Your task is to print every entry below exactly as given.

==============================

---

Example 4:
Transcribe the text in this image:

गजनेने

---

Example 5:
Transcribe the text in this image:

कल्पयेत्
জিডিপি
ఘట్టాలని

==============================

**Output**
---

Example 4:
Transcribe the text in this image:

गजनेने

---

Example 5:
Transcribe the text in this image:

कल्पयेत्
জিডিপি
ఘట్టాలని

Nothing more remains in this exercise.